Text block: Begin
But with regard to woman's rights proper, when I saw the reports of the first convention in the New York Tribune, I knew my place; and when I read the notice of a convention to be held in Syracuse, in 1852, I at once decided to publicly join the ranks of those who spoke against wrong. But I was entirely ignorant of all parliamentary rule, or what was necessary to be done. I prepared my speech, and going to the convention, sat near the front, and with a palpitating heart waited until I obtained courage to go upon the platform, probably to the interference of arrangements, for I knew nothing about the proper course for me to take. But I was so sweetly welcomed by the sainted Lucretia Mott, who gave me a place, and, when I had finished speaking, referred so pleasantly to what I had said, and to her my heart turned always with truest affection.

Soon after the close of the convention, almost immediately afterwards, it was criticized from the pulpit by the Rev. Mr. Ashley, of the Episcopal Church, and Rev. Mr. Sunderland, now of this city, but then established at Syracuse. With the latter gentleman I carried on a long newspaper controversy. As Miss Grew has truly said, it is not religion that has opposed woman suffrage, because true religion believes in undoing the heavy burdens and letting the oppressed go free. But from the church and from theology this reform has met opposition at every step.

It was Gage's outspoken opposition to the bigotry of Christian theology that would eventually cost her dearly. The price of liberty to Matilda Joslyn Gage became historical invisibility.

"Until liberty is attained--the broadest, the deepest, the highest liberty for all--not one set alone, one clique alone, but for men and women, black and white, Irish, Germans, Americans, and Negroes, there can be no permanent peace." Gage spoke these words during the Civil War, and they characterize her life-long commitment to the struggle of freedom for all people.
Text block: End
Extracted records: Begin
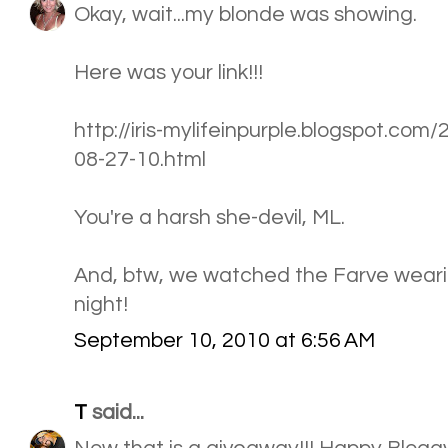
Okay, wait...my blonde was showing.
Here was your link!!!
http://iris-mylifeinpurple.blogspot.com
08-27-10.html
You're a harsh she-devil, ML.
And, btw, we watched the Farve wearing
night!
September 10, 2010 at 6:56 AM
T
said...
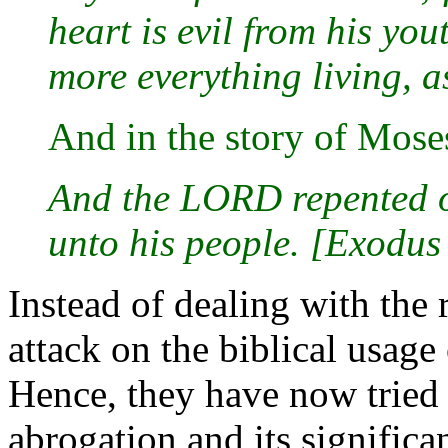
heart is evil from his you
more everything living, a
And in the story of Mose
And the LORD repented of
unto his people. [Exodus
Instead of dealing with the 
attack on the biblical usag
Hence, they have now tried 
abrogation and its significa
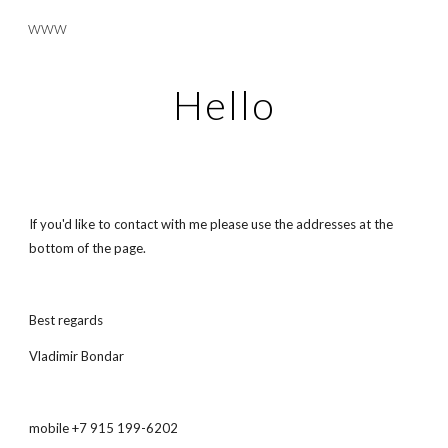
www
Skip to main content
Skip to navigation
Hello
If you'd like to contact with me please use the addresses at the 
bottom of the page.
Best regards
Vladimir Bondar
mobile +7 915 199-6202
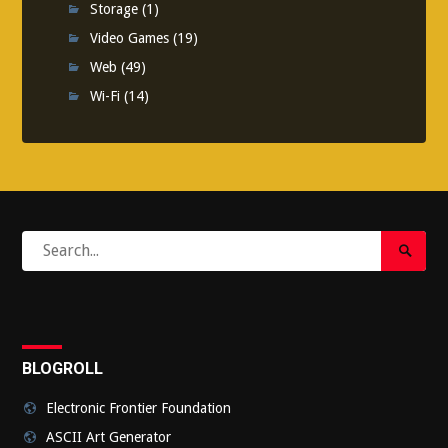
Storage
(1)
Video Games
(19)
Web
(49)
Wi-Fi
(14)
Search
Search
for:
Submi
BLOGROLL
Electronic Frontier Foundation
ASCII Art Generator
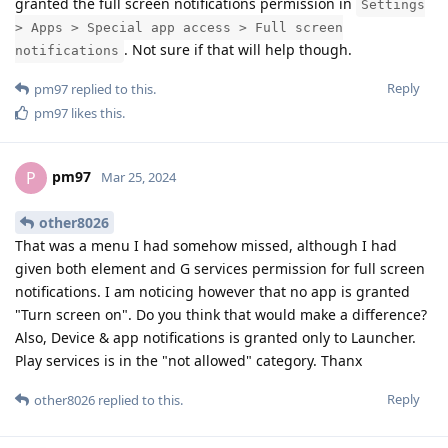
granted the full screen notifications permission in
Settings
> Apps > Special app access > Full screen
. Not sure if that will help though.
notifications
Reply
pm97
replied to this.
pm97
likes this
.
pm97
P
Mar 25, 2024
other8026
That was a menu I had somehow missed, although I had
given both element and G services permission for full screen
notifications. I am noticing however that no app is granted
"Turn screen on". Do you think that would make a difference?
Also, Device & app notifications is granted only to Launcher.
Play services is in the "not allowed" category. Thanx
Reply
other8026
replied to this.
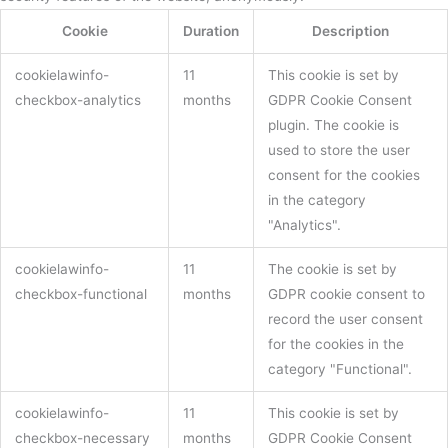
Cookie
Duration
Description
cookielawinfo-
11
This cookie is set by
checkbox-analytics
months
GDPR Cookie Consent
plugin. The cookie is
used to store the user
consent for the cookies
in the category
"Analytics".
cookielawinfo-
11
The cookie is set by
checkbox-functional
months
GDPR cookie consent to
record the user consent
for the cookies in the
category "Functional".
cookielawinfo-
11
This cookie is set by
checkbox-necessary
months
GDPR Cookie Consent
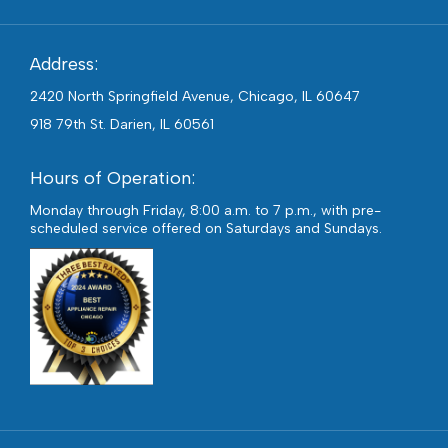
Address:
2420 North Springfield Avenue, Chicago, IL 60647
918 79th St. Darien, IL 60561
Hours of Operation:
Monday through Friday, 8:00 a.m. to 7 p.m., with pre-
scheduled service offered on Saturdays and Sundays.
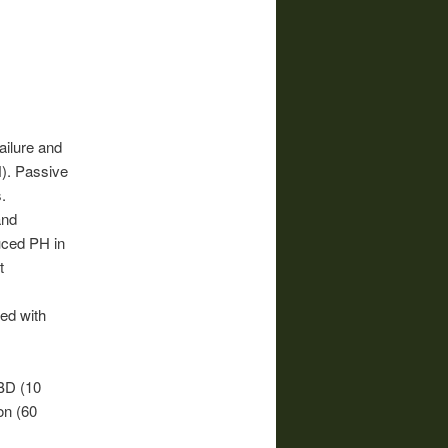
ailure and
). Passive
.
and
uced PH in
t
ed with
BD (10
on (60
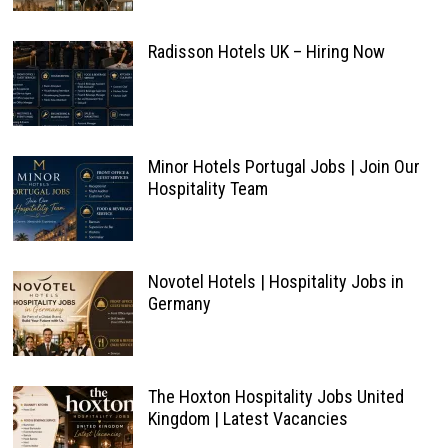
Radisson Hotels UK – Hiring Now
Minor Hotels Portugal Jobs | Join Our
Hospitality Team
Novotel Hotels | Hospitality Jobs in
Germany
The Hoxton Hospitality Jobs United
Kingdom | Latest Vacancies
Extracted records: End
Tasks and exercises →
A – Answer each question from the suffrage passage.
(i) In what year was the convention in Syracuse held?
(ii) Who welcomed the speaker at that convention and gave her a place?
(iii) When did Gage speak the words about liberty being attained for all?
B – Rewrite the stretch of the suffrage passage from "Soon after the" through "at every step.", exchanging "controversy" for "dispute".
Rely only on the suffrage passage itself.

Answers for the tasks →
A –
(i) 1852
(ii) Lucretia Mott
(iii) During the Civil War

B –
Soon after the close of the convention, almost immediately afterwards, it was criticized from the pulpit by the Rev. Mr. Ashley, of the Episcopal Church, and Rev. Mr. Sunderland, now of this city, but then established at Syracuse. With the latter gentleman I carried on a long newspaper dispute. As Miss Grew has truly said, it is not religion that has opposed woman suffrage, because true religion believes in undoing the heavy burdens and letting the oppressed go free. But from the church and from theology this reform has met opposition at every step.